STATED GOAL ->
Recast the listing below as a Markdown table with the columns "Row" and "Line", giving each line its row number, skipping blank lines, and leaving the pictures out.

SUPPLIED RECORDS ->
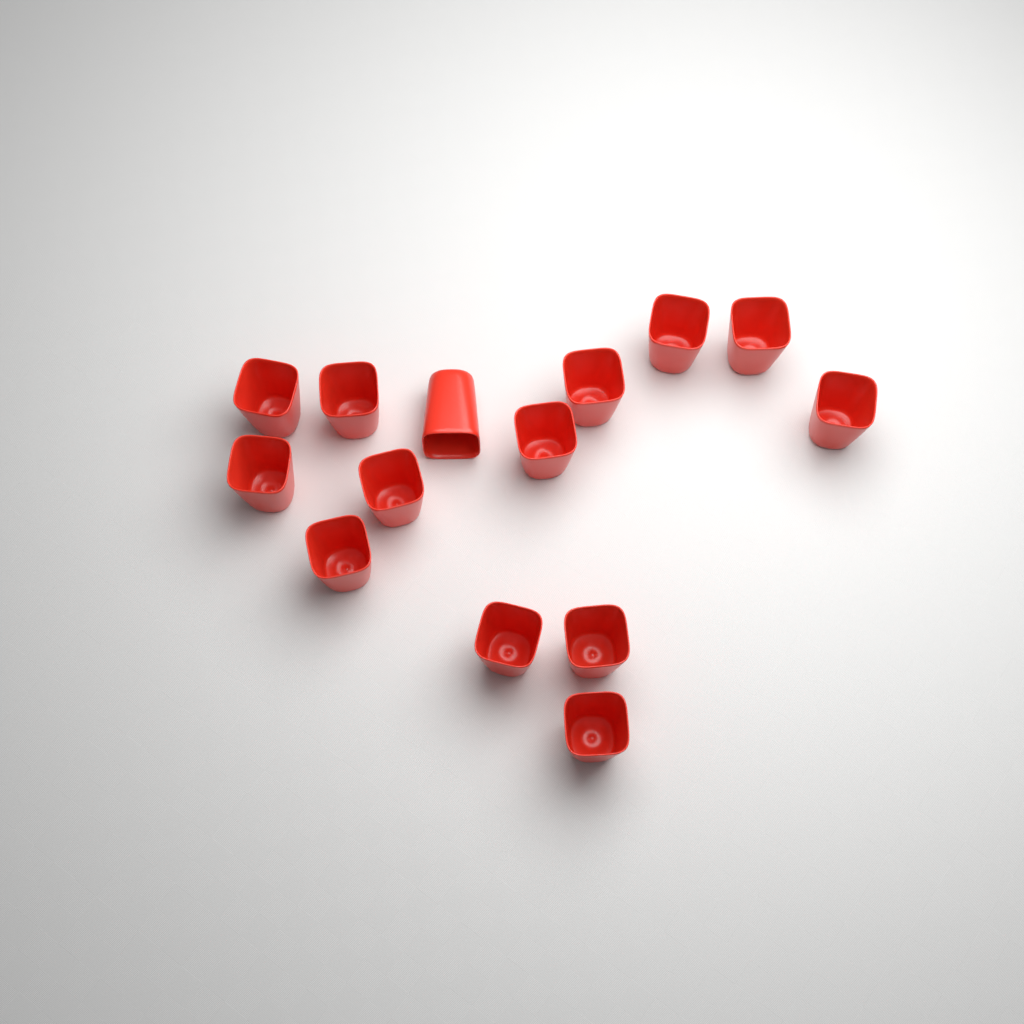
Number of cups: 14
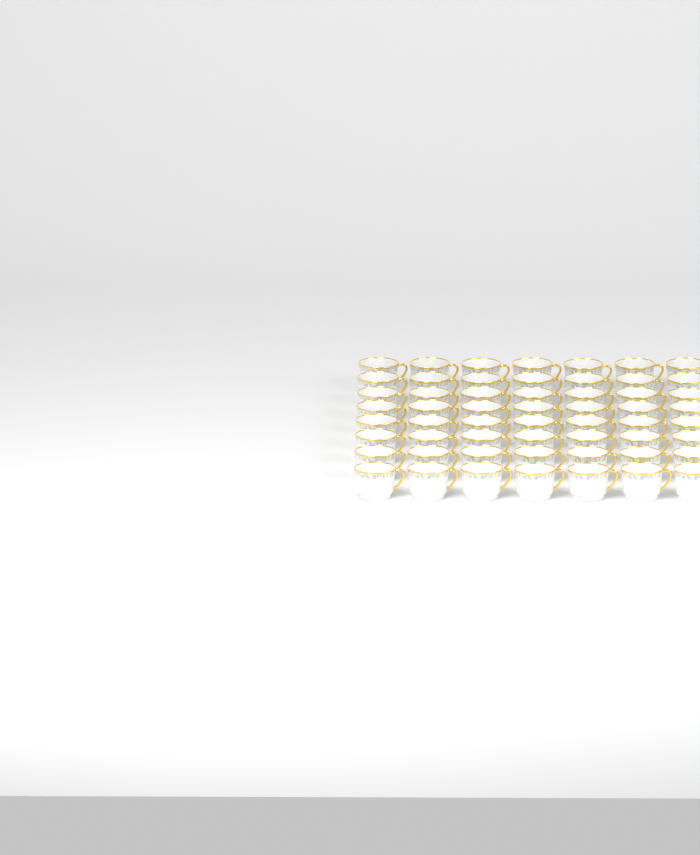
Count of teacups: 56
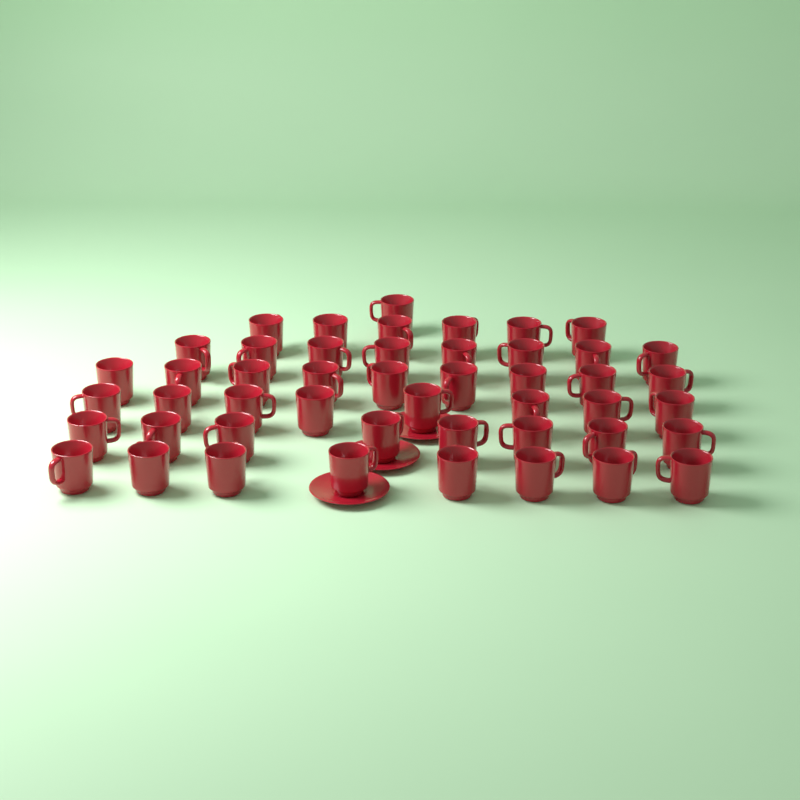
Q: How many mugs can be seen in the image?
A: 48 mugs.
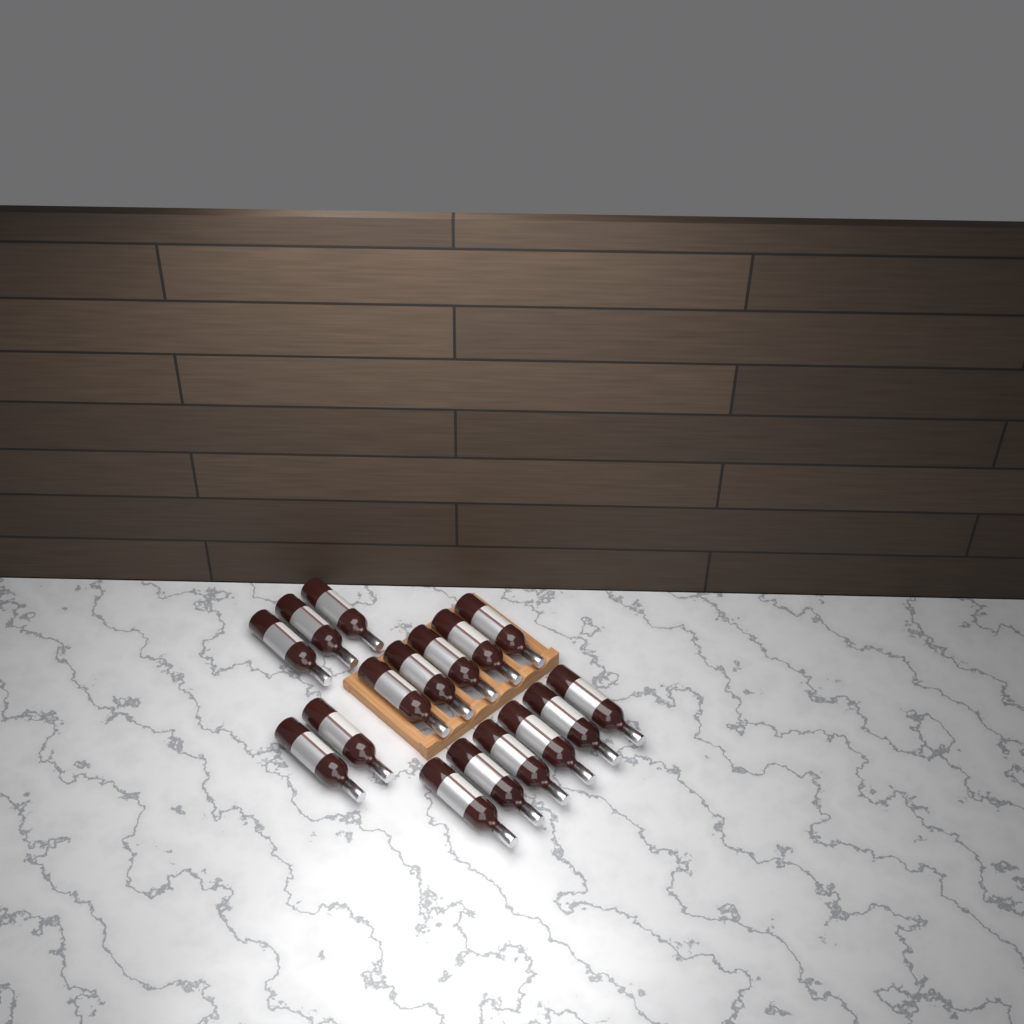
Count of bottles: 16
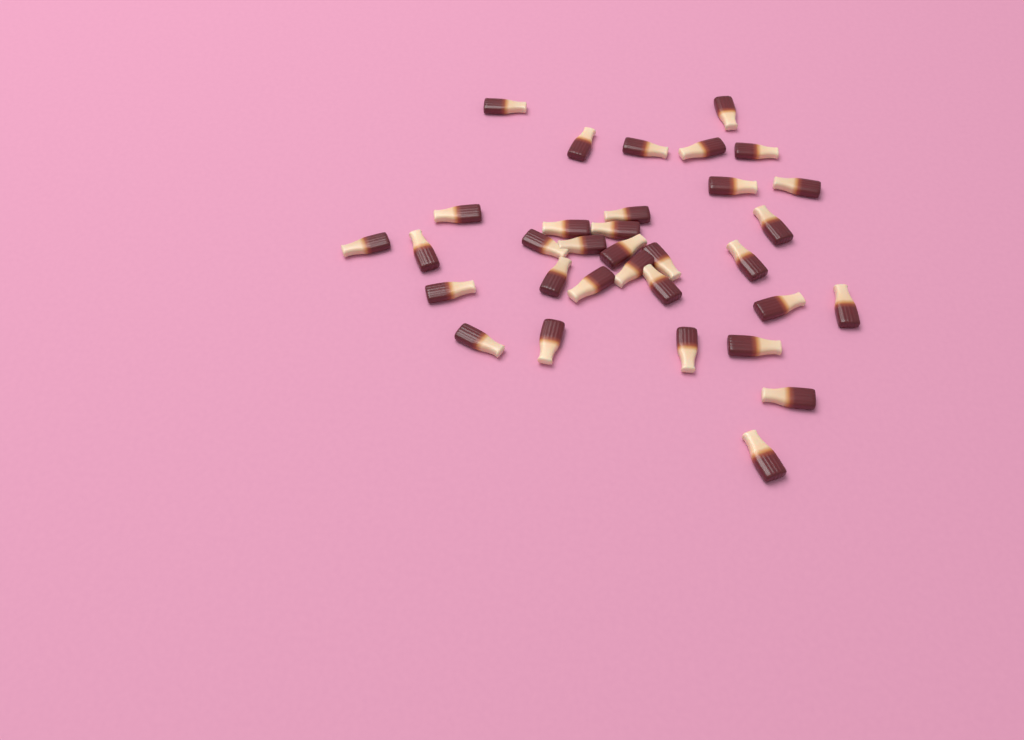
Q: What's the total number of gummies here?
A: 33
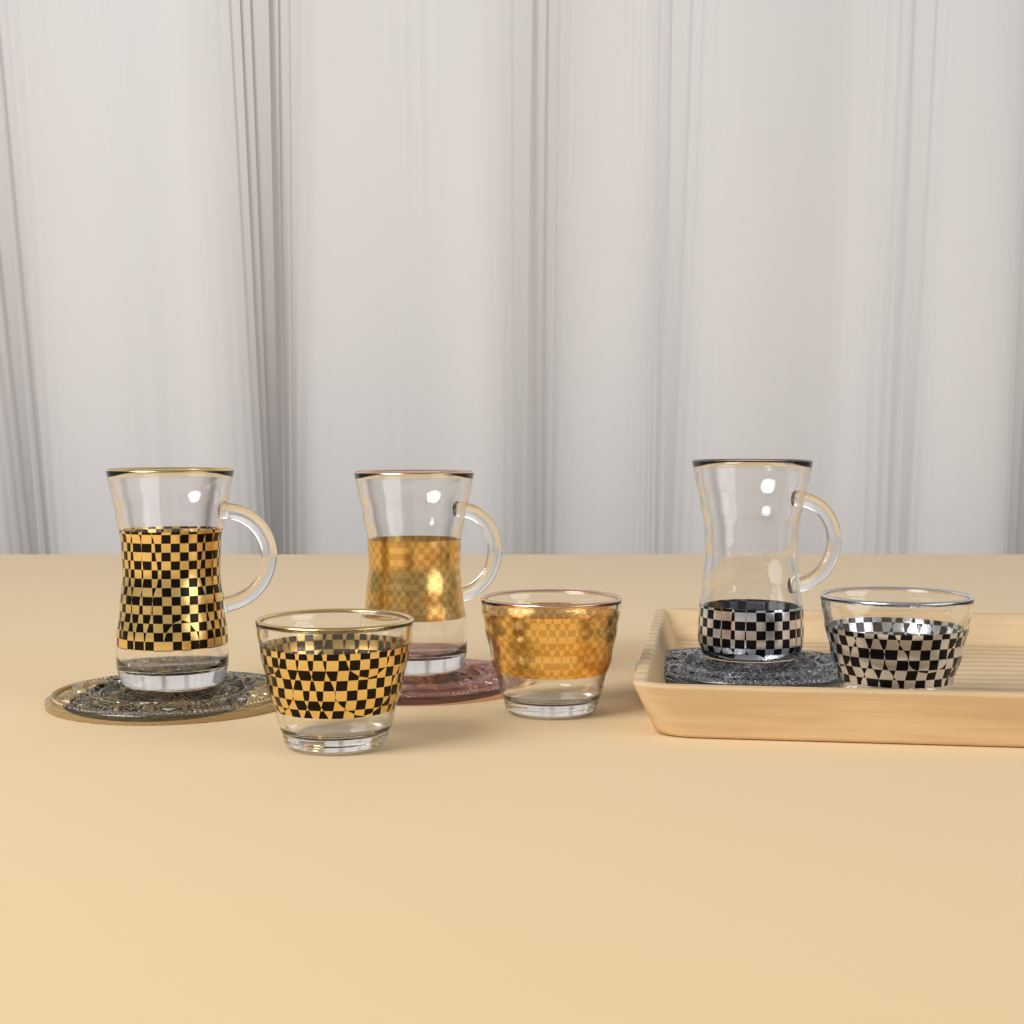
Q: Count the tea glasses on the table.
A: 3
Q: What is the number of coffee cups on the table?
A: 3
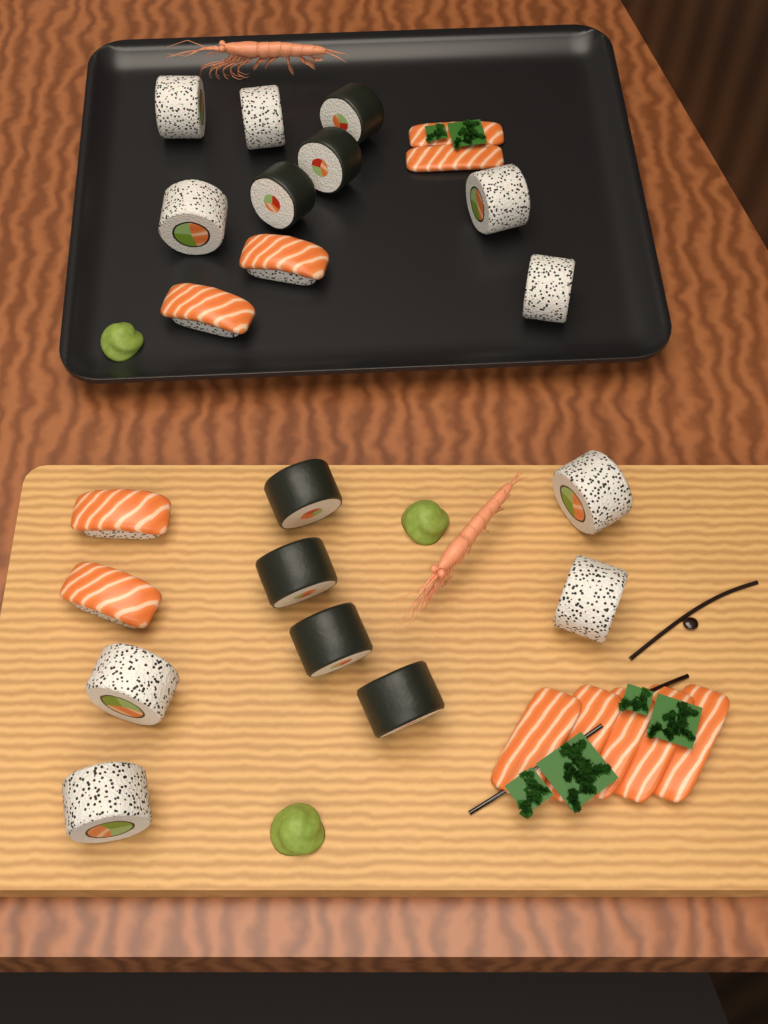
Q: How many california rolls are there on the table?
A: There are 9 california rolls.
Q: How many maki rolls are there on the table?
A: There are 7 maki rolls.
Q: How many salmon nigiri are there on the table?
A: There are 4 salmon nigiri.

ANSWER TO THIS TASK ->
| Row | Line |
|---|---|
| 1 | Number of cups: 14 |
| 2 | Count of teacups: 56 |
| 3 | Q: How many mugs can be seen in the image? |
| 4 | A: 48 mugs. |
| 5 | Count of bottles: 16 |
| 6 | Q: What's the total number of gummies here? |
| 7 | A: 33 |
| 8 | Q: Count the tea glasses on the table. |
| 9 | A: 3 |
| 10 | Q: What is the number of coffee cups on the table? |
| 11 | A: 3 |
| 12 | Q: How many california rolls are there on the table? |
| 13 | A: There are 9 california rolls. |
| 14 | Q: How many maki rolls are there on the table? |
| 15 | A: There are 7 maki rolls. |
| 16 | Q: How many salmon nigiri are there on the table? |
| 17 | A: There are 4 salmon nigiri. |